Für sämtliche Lokalisierungen von LucasArts-Adventures sorgte Softgold bzw. THQ. Wurden früher die Piratenbeleidigungen von The Secret of Monkey Island ohne Verlust des Humors ins Deutsche übersetzt, so wurden nun professionelle und perfekt passende Synchronsprecher für die Rollen von Manny Calavera (Alf-Stimme Tommi Piper mit hervorragendem mexikanischen Akzent), Glottis und Co. gefunden. Manch andere Spielefirma kann sich bei THQ noch so einiges abschauen. Grim Fandango erlitt durch die Lokalisierung nicht den geringsten Qualitätsverlust und die hohe Latte, die LucasArts in der Originalversion bereits gesetzt hatte, wurde erreicht.

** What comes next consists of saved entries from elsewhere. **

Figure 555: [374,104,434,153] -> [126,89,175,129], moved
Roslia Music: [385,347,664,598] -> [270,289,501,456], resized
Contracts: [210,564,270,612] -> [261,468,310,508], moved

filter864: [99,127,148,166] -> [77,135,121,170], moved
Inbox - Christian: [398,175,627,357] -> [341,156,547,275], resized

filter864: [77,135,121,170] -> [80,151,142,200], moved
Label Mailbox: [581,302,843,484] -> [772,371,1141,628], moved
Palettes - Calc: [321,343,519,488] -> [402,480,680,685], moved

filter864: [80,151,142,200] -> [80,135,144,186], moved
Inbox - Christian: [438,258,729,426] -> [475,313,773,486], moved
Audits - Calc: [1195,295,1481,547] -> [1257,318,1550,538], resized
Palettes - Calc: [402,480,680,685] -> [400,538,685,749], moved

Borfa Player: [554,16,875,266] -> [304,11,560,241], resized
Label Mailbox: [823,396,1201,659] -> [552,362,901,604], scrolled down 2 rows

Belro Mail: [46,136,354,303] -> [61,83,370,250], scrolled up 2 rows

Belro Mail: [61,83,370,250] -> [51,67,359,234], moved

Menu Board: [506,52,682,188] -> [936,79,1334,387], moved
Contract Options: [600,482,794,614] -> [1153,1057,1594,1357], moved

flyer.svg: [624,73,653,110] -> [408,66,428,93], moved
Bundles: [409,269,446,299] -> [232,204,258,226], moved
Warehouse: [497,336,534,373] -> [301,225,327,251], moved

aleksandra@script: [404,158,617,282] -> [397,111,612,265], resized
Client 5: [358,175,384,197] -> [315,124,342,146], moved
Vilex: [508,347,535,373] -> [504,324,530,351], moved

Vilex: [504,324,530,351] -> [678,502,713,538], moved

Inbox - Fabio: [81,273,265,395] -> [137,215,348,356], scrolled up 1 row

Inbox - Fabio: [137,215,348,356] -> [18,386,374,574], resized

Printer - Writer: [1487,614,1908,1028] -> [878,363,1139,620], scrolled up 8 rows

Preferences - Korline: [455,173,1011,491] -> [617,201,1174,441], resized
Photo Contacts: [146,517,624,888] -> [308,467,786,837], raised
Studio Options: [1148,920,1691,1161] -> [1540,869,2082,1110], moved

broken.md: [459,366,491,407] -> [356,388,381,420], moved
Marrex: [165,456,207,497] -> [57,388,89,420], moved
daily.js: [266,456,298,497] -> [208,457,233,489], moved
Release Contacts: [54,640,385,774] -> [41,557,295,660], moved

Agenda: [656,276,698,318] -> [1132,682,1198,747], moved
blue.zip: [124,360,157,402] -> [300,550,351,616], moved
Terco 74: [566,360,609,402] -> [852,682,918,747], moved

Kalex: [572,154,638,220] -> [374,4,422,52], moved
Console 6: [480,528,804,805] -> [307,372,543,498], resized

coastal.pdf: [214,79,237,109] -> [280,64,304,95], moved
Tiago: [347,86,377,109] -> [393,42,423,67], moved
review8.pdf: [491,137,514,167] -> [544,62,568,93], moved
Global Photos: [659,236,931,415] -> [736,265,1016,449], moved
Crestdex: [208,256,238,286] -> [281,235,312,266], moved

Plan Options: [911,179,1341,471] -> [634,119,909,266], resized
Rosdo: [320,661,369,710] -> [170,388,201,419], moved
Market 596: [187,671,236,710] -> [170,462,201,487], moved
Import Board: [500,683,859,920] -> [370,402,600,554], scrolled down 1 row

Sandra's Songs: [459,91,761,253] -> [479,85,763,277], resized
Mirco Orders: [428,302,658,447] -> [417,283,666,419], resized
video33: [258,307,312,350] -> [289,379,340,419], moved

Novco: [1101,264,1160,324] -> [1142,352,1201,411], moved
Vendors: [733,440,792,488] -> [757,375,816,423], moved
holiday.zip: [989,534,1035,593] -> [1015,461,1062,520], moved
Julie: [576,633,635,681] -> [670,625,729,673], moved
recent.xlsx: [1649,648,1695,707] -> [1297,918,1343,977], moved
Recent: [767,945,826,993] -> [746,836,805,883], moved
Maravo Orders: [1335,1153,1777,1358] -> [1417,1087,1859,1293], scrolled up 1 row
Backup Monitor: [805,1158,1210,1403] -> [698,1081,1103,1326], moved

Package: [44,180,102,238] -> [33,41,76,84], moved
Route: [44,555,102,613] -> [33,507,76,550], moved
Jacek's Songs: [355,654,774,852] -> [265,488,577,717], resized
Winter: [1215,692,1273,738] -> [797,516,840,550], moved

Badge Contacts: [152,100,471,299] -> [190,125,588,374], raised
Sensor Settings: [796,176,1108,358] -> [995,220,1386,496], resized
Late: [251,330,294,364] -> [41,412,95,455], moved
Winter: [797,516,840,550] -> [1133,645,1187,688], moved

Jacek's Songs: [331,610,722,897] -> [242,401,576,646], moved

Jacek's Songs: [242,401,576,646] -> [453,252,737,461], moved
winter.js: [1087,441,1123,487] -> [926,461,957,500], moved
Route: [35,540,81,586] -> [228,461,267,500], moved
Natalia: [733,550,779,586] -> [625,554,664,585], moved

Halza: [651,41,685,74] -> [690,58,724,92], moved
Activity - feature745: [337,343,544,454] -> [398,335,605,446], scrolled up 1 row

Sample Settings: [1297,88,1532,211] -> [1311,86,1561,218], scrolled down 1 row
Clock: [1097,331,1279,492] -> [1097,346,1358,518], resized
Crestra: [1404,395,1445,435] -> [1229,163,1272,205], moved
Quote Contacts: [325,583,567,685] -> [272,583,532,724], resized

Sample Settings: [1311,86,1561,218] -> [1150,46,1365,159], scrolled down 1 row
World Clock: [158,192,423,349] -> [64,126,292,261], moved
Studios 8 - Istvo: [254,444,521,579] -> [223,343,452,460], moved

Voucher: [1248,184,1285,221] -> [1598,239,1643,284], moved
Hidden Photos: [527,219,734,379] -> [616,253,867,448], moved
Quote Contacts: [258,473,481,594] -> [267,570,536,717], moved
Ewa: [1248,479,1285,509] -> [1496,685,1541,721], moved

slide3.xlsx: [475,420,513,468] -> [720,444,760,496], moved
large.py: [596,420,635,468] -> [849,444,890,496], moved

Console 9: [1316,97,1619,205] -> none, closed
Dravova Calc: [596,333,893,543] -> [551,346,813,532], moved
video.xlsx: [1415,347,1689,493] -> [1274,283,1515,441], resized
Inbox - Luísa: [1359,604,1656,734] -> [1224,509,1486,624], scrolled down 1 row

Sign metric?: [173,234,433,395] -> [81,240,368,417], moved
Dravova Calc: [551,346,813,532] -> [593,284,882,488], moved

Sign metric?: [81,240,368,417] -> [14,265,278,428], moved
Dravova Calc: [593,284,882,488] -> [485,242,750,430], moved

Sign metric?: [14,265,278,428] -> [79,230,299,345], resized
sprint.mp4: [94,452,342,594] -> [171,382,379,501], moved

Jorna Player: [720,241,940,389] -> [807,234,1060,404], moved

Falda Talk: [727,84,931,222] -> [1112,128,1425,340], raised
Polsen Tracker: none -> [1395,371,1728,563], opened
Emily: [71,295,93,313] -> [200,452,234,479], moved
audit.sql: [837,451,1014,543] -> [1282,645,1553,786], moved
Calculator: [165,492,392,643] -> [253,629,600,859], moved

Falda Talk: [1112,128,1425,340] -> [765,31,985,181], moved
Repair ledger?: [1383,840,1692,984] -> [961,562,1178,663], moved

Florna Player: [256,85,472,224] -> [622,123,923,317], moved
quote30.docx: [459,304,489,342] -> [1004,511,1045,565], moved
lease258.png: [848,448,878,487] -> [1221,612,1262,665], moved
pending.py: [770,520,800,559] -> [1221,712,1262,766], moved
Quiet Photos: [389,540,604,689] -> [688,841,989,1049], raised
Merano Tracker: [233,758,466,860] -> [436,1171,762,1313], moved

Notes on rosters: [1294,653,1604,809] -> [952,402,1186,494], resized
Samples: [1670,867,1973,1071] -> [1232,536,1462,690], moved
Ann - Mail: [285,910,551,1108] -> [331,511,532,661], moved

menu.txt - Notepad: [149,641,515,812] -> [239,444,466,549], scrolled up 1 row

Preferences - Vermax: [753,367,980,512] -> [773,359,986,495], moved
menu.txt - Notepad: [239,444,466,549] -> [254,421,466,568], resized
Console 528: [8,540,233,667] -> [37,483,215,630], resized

Ein Lob an THQ!
Abschließend kann gesagt werden, dass LucasArts mit Grim Fandango ein weiteres meisterhaftes Adventure gelungen ist und sie nicht umsonst die Könige des Adventure-Genres genannt werden. Die kleineren Schwächen bei den CD-Ladezeiten und der Steuerung werden von der hohen Atmosphäre, der einmalig skurrilen Geschichte, den einzigartigen, unvergesslichen Charakteren, der schönen Grafik, der fehlerlosen Lokalisierung und der unvergleichlichen Musik mehr als wettgemacht, und Grim Fandango hat sich somit wie fast kein anderes Spiel einen Adventure-Treff.de-Award verdient!
Ohne zu übertreiben kann ich behaupten, dass Grim Fandango das wohl beste Adventure seit langem ist. Seit Vollgas hat mich keine Geschichte mehr so gefesselt wie die von Grim Fandango, und der Soundtrack allein ist eine Auszeichnung wert!